SOURCE DATA START
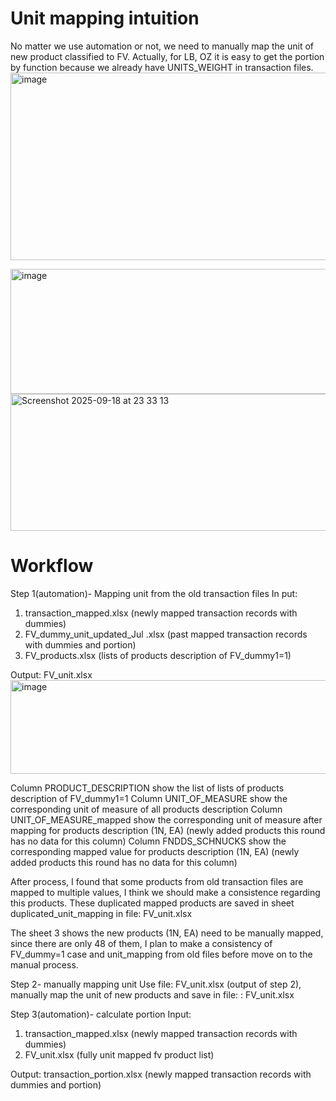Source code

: # Unit mapping intuition
No matter we use automation or not, we need to manually map the unit of new product classified to FV.
Actually, for LB, OZ it is easy to get the portion by function because we already have UNITS_WEIGHT in transaction files.
<img width="610" height="300" alt="image" src="https://github.com/user-attachments/assets/1743e5c9-d1d3-40b8-a2b3-02af52572a18" />

<img width="700" height="200" alt="image" src="https://github.com/user-attachments/assets/2abd5856-6012-422f-9478-b65711e99880" />
<img width="527" height="219" alt="Screenshot 2025-09-18 at 23 33 13" src="https://github.com/user-attachments/assets/9eea9b6d-676f-4b68-8b10-a64068abc52c" />






# Workflow
Step 1(automation)- Mapping unit from the old transaction files
In put:  
1.	transaction_mapped.xlsx (newly mapped transaction records with dummies)
2.	FV_dummy_unit_updated_Jul .xlsx (past mapped transaction records with dummies and portion)
3.	FV_products.xlsx (lists of products description of FV_dummy1=1)

Output:
FV_unit.xlsx 
 <img width="800" height="150" alt="image" src="https://github.com/user-attachments/assets/f17a29f1-dba4-4e36-97f8-5114cef5d69d" />

Column PRODUCT_DESCRIPTION show the list of lists of products description of FV_dummy1=1
Column UNIT_OF_MEASURE show the corresponding unit of measure of all products description
Column UNIT_OF_MEASURE_mapped show the corresponding unit of measure after mapping for products description (1N, EA) (newly added products this round has no data for this column)
Column FNDDS_SCHNUCKS show the corresponding mapped value for products description (1N, EA) (newly added products this round has no data for this column)

After process, I found that some products from old transaction files are mapped to multiple  values, I think we should make a consistence regarding this products.
These duplicated mapped products are saved in sheet duplicated_unit_mapping in file: 
FV_unit.xlsx 


The sheet 3 shows the new products (1N, EA)  need to be manually mapped, since there are only 48 of them, I plan to make a consistency of FV_dummy=1 case and unit_mapping from old files before move on to the manual process.

Step 2- manually mapping unit
Use file: FV_unit.xlsx (output of step 2), manually map the unit of new products and save in file: : FV_unit.xlsx

Step 3(automation)- calculate portion
Input:
1.	transaction_mapped.xlsx (newly mapped transaction records with dummies)
2.	FV_unit.xlsx (fully unit mapped fv product list)

Output: transaction_portion.xlsx (newly mapped transaction records with dummies and portion)
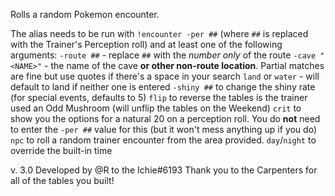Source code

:Rolls a random Pokemon encounter.

The alias needs to be run with `!encounter -per ##` (where `##` is replaced with the Trainer's Perception roll) and at least one of the following arguments:
`-route ##` - replace `##` with the *number only* of the route
`-cave "<NAME>"` - the name of the cave **or other non-route location**. Partial matches are fine but use quotes if there's a space in your search
`land` or `water` - will default to land if neither one is entered
`-shiny ##` to change the shiny rate (for special events, defaults to 5)
`flip` to reverse the tables is the trainer used an Odd Mushroom (will unflip the tables on the Weekend)
`crit` to show you the options for a natural 20 on a perception roll.  You do **not** need to enter the `-per ##` value for this (but it won't mess anything up if you do)
`npc` to roll a random trainer encounter from the area provided.
`day`/`night` to override the built-in time

v. 3.0 Developed by @R to the Ichie#6193
Thank you to the Carpenters for all of the tables you built!
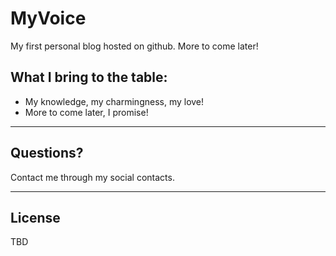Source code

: # MyVoice

My first personal blog hosted on github. More to come later!

## What I bring to the table:

* My knowledge, my charmingness, my love!
* More to come later, I promise!

---

## Questions?

Contact me through my social contacts.

---

## License

TBD
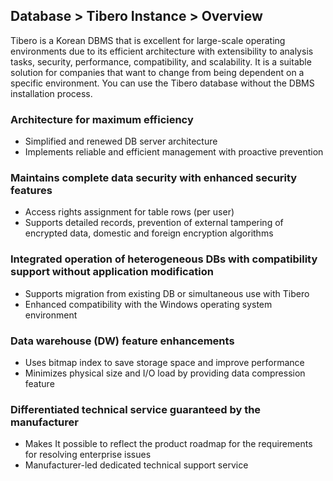 ## Database > Tibero Instance > Overview
Tibero is a Korean DBMS that is excellent for large-scale operating environments due to its efficient architecture with extensibility to analysis tasks, security, performance, compatibility, and scalability. It is a suitable solution for companies that want to change from being dependent on a specific environment. You can use the Tibero database without the DBMS installation process.

### Architecture for maximum efficiency

* Simplified and renewed DB server architecture
* Implements reliable and efficient management with proactive prevention

### Maintains complete data security with enhanced security features

* Access rights assignment for table rows (per user)
* Supports detailed records, prevention of external tampering of encrypted data, domestic and foreign encryption algorithms

### Integrated operation of heterogeneous DBs with compatibility support without application modification

* Supports migration from existing DB or simultaneous use with Tibero
* Enhanced compatibility with the Windows operating system environment

### Data warehouse (DW) feature enhancements

* Uses bitmap index to save storage space and improve performance
* Minimizes physical size and I/O load by providing data compression feature

### Differentiated technical service guaranteed by the manufacturer
* Makes It possible to reflect the product roadmap for the requirements for resolving enterprise issues
* Manufacturer-led dedicated technical support service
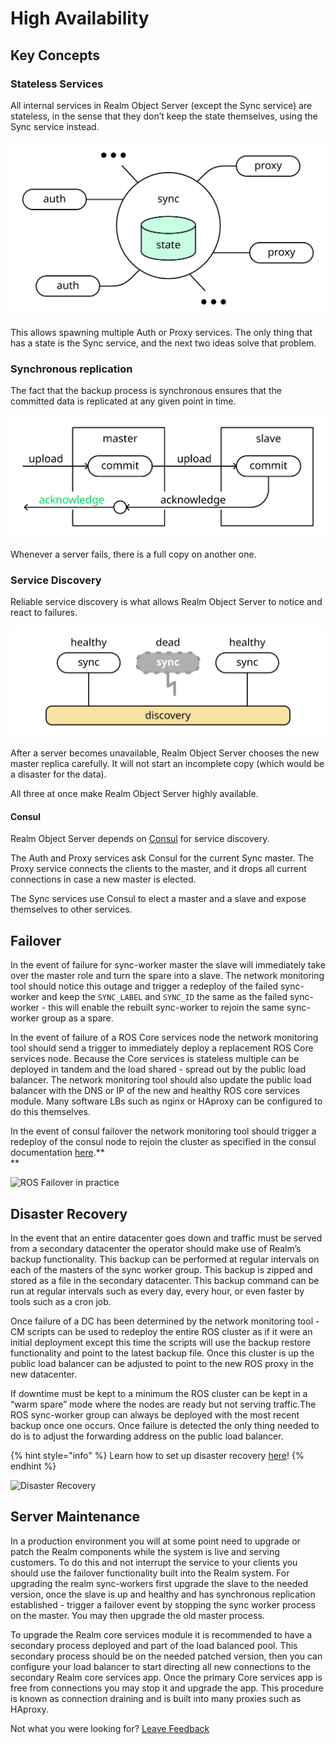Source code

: # High Availability

## Key Concepts

### Stateless Services

All internal services in Realm Object Server \(except the Sync service\) are stateless, in the sense that they don’t keep the state themselves, using the Sync service instead. 

![Stateless Services](../../../.gitbook/assets/stateless-services%20%282%29.svg)

This allows spawning multiple Auth or Proxy services. The only thing that has a state is the Sync service, and the next two ideas solve that problem.

### **Synchronous replication** 

The fact that the backup process is synchronous ensures that the committed data is replicated at any given point in time. 

![Synchronous Replication](../../../.gitbook/assets/synchronous-replication.svg)

Whenever a server fails, there is a full copy on another one.

### Service Discovery

Reliable service discovery is what allows Realm Object Server to notice and react to failures. 

![](../../../.gitbook/assets/service-discovery.svg)

After a server becomes unavailable, Realm Object Server chooses the new master replica carefully. It will not start an incomplete copy \(which would be a disaster for the data\).

All three at once make Realm Object Server highly available.

#### Consul

Realm Object Server depends on [Consul](https://consul.io) for service discovery.

The Auth and Proxy services ask Consul for the current Sync master. The Proxy service connects the clients to the master, and it drops all current connections in case a new master is elected.

The Sync services use Consul to elect a master and a slave and expose themselves to other services.

## Failover

In the event of failure for sync-worker master the slave will immediately take over the master role and turn the spare into a slave. The network monitoring tool should notice this outage and trigger a redeploy of the failed sync-worker and keep the `SYNC_LABEL` and `SYNC_ID` the same as the failed sync-worker - this will enable the rebuilt sync-worker to rejoin the same sync-worker group as a spare.  


In the event of failure of a ROS Core services node the network monitoring tool should send a trigger to immediately deploy a replacement ROS Core services node. Because the Core services is stateless multiple can be deployed in tandem and the load shared - spread out by the public load balancer. The network monitoring tool should also update the public load balancer with the DNS or IP of the new and healthy ROS core services module. Many software LBs such as nginx or HAproxy can be configured to do this themselves.  


In the event of consul failover the network monitoring tool should trigger a redeploy of the consul node to rejoin the cluster as specified in the consul documentation [here](https://www.consul.io/docs/guides/outage.html).**  
**

![ROS Failover in practice](https://lh3.googleusercontent.com/cQ4-G9won4LTRtYEyiMkaqkjv_uytfvO4fuXogW6tYaJn1899RStTq6vyHNgwVBmL9SS9Bw69oijpvPhnOYaAwWFO-LCgEgHX26d8tDW8mC0-XxfwBegb6hc66sdvVianCKhkGWT)

## Disaster Recovery

In the event that an entire datacenter goes down and traffic must be served from a secondary datacenter the operator should make use of Realm’s backup functionality. This backup can be performed at regular intervals on each of the masters of the sync worker group. This backup is zipped and stored as a file in the secondary datacenter. This backup command can be run at regular intervals such as every day, every hour, or even faster by tools such as a cron job.

Once failure of a DC has been determined by the network monitoring tool - CM scripts can be used to redeploy the entire ROS cluster as if it were an initial deployment except this time the scripts will use the backup restore functionality and point to the latest backup file. Once this cluster is up the public load balancer can be adjusted to point to the new ROS proxy in the new datacenter.

If downtime must be kept to a minimum the ROS cluster can be kept in a “warm spare” mode where the nodes are ready but not serving traffic.The ROS sync-worker group can always be deployed with the most recent backup once one occurs. Once failure is detected the only thing needed to do is to adjust the forwarding address on the public load balancer.

{% hint style="info" %}
Learn how to set up disaster recovery [here](disaster-recovery.md)! 
{% endhint %}

![Disaster Recovery](https://lh6.googleusercontent.com/JmQb8_KsOw0u1QDUJ29B-0pKU8r3P0riUo6rsxF-BwjaDvfJByair-teBr90m8o3Ujyl60qS533nSJ7mcULTakf0sGt5EoY6byJ8Hxjl3Fa3DeHo2ghAJWQvMAChNjlkJdw8jqmO)

## Server Maintenance 

In a production environment you will at some point need to upgrade or patch the Realm components while the system is live and serving customers. To do this and not interrupt the service to your clients you should use the failover functionality built into the Realm system. For upgrading the realm sync-workers first upgrade the slave to the needed version, once the slave is up and healthy and has synchronous replication established - trigger a failover event by stopping the sync worker process on the master. You may then upgrade the old master process.  


To upgrade the Realm core services module it is recommended to have a secondary process deployed and part of the load balanced pool. This secondary process should be on the needed patched version, then you can configure your load balancer to start directing all new connections to the secondary Realm core services app. Once the primary Core services app is free from connections you may stop it and upgrade the app. This procedure is known as connection draining and is built into many proxies such as HAproxy.  


Not what you were looking for? [Leave Feedback](https://realm3.typeform.com/to/A4guM3) 

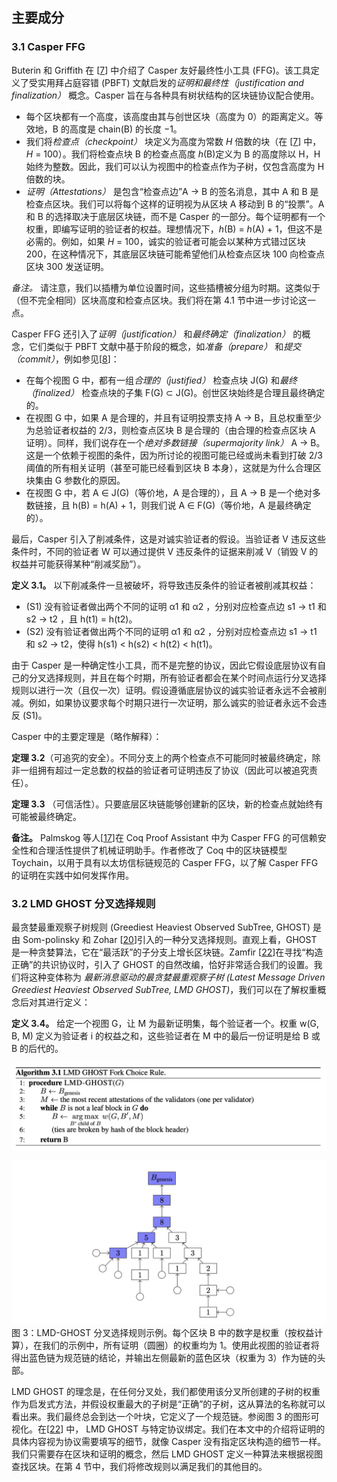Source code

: ## 主要成分

### 3.1 Casper FFG

Buterin 和 Griffith 在 [[7](/README.md#7)] 中介绍了 Casper 友好最终性⼩⼯具 (FFG)。该⼯具定义了受实⽤拜占庭容错 (PBFT) ⽂献启发的*证明和最终性（justification and finalization）* 概念。Casper 旨在与各种具有树状结构的区块链协议配合使用。

- 每个区块都有⼀个⾼度，该⾼度由其与创世区块（⾼度为 0）的距离定义。等效地，B 的⾼度是 chain(B) 的⻓度 −1。
- 我们将*检查点（checkpoint）* 块定义为⾼度为常数 _H_ 倍数的块（在 [[7](/README.md#7)] 中，_H_ = 100）。我们将检查点块 B 的检查点⾼度 _h_(B)定义为 B 的⾼度除以 H，H 始终为整数。因此，我们可以认为视图中的检查点作为⼦树，仅包含⾼度为 H 倍数的块。
- _证明（Attestations）_ 是包含“检查点边”A → B 的签名消息，其中 A 和 B 是检查点区块。我们可以将每个这样的证明视为从区块 A 移动到 B 的“投票”。A 和 B 的选择取决于底层区块链，⽽不是 Casper 的⼀部分。每个证明都有⼀个权重，即编写证明的验证者的权益。理想情况下，_h_(B) = _h_(A) + 1，但这不是必需的。例如，如果 _H_ = 100，诚实的验证者可能会以某种⽅式错过区块 200，在这种情况下，其底层区块链可能希望他们从检查点区块 100 向检查点区块 300 发送证明。

_备注。_ 请注意，我们以插槽为单位设置时间，这些插槽被分组为时期。这类似于（但不完全相同）区块⾼度和检查点区块。我们将在第 4.1 节中进⼀步讨论这⼀点。

Casper FFG 还引⼊了*证明（justification）* 和*最终确定（finalization）* 的概念，它们类似于 PBFT ⽂献中基于阶段的概念，如*准备（prepare）* 和*提交（commit）*，例如参⻅[[8](/README.md#8)]：

- 在每个视图 G 中，都有一组*合理的（justified）* 检查点块 J(G) 和*最终（finalized）* 检查点块的子集 F(G) ⊂ J(G)。创世区块始终是合理且最终确定的。
- 在视图 G 中，如果 A 是合理的，并且有证明投票⽀持 A → B，且总权重⾄少为总验证者权益的 2/3，则检查点区块 B 是合理的（由合理的检查点区块 A 证明）。同样，我们说存在一个*绝对多数链接（supermajority link）* A → B。这是⼀个依赖于视图的条件，因为所讨论的视图可能已经或尚未看到打破 2/3 阈值的所有相关证明（甚⾄可能已经看到区块 B 本⾝），这就是为什么合理区块集由 G 参数化的原因。
- 在视图 G 中，若 A ∈ J(G)（等价地，A 是合理的），且 A → B 是一个绝对多数链接，且 h(B) = h(A) + 1，则我们说 A ∈ F(G)（等价地，A 是最终确定的）。

最后，Casper 引⼊了削减条件，这是对诚实验证者的假设。当验证者 V 违反这些条件时，不同的验证者 W 可以通过提供 V 违反条件的证据来削减 V（销毁 V 的权益并可能获得某种“削减奖励”）。

**定义 3.1。** 以下削减条件⼀旦被破坏，将导致违反条件的验证者被削减其权益：

- (S1) 没有验证者做出两个不同的证明 α1 和 α2 ，分别对应检查点边 s1 → t1 和 s2 → t2 ，且 h(t1) = h(t2)。
- (S2) 没有验证者做出两个不同的证明 α1 和 α2 ，分别对应检查点边 s1 → t1 和 s2 → t2，使得 h(s1) < h(s2) < h(t2) < h(t1)。

由于 Casper 是⼀种确定性⼩⼯具，⽽不是完整的协议，因此它假设底层协议有⾃⼰的分叉选择规则，并且在每个时期，所有验证者都会在某个时间点运⾏分叉选择规则以进⾏⼀次（且仅⼀次）证明。假设遵循底层协议的诚实验证者永远不会被削减。例如，如果协议要求每个时期只进⾏⼀次证明，那么诚实的验证者永远不会违反 (S1)。

Casper 中的主要定理是（略作解释）：

**定理 3.2**（可追究的安全）。不同分⽀上的两个检查点不可能同时被最终确定，除⾮⼀组拥有超过⼀定总数的权益的验证者可证明违反了协议（因此可以被追究责任）。

**定理 3.3** （可信活性）。只要底层区块链能够创建新的区块，新的检查点就始终有可能被最终确定。

**备注。** Palmskog 等⼈[[17](#17)]在 Coq Proof Assistant 中为 Casper FFG 的可信赖安全性和合理活性提供了机械证明助⼿。作者修改了 Coq 中的区块链模型 Toychain，以⽤于具有以太坊信标链规范的 Casper FFG，以了解 Casper FFG 的证明在实践中如何发挥作⽤。

### 3.2 LMD GHOST 分叉选择规则

最贪婪最重观察⼦树规则 (Greediest Heaviest Observed SubTree, GHOST) 是由 Som-polinsky 和 Zohar [[20](#20)]引⼊的⼀种分叉选择规则。直观上看，GHOST 是⼀种贪婪算法，它在“最活跃”的⼦分⽀上增⻓区块链。Zamfir [[22](#22)]在寻找“构造正确”的共识协议时，引⼊了 GHOST 的⾃然改编，恰好⾮常适合我们的设置。我们将这种变体称为 _最新消息驱动的最贪婪最重观察⼦树 (Latest Message Driven Greediest Heaviest Observed SubTree, LMD GHOST)_，我们可以在了解权重概念后对其进⾏定义：

**定义 3.4。** 给定⼀个视图 G，让 M 为最新证明集，每个验证者⼀个。权重 w(G, B, M) 定义为验证者 i 的权益之和，这些验证者在 M 中的最后⼀份证明是给 B 或 B 的后代的。

![](/images/algorithm-3.1.png)

![](/images/figure-3.png)  
图 3：LMD-GHOST 分叉选择规则⽰例。每个区块 B 中的数字是权重（按权益计算），在我们的⽰例中，所有证明（圆圈）的权重均为 1。使⽤此视图的验证者将得出蓝⾊链为规范链的结论，并输出左侧最新的蓝⾊区块（权重为 3）作为链的头部。

LMD GHOST 的理念是，在任何分叉处，我们都使⽤该分叉所创建的⼦树的权重作为启发式⽅法，并假设权重最⼤的⼦树是“正确”的⼦树，这从算法的名称就可以看出来。我们最终总会到达⼀个叶块，它定义了⼀个规范链。参阅图 3 的图形可视化。在[[22](#22)] 中， LMD GHOST 与特定协议绑定。我们在本⽂中的介绍将证明的具体内容视为协议需要填写的细节，就像 Casper 没有指定区块构造的细节⼀样。我们只需要存在区块和证明的概念，然后 LMD GHOST 定义⼀种算法来根据视图查找区块。在第 4 节中，我们将修改规则以满⾜我们的其他⽬的。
SOURCE DATA END
- **AIM OF THE TASK**: Copy every line of the listing that contains the word "connections".

- **WRITTEN SOLUTION**:
The Auth and Proxy services ask Consul for the current Sync master. The Proxy service connects the clients to the master, and it drops all current connections in case a new master is elected.
To upgrade the Realm core services module it is recommended to have a secondary process deployed and part of the load balanced pool. This secondary process should be on the needed patched version, then you can configure your load balancer to start directing all new connections to the secondary Realm core services app. Once the primary Core services app is free from connections you may stop it and upgrade the app. This procedure is known as connection draining and is built into many proxies such as HAproxy.  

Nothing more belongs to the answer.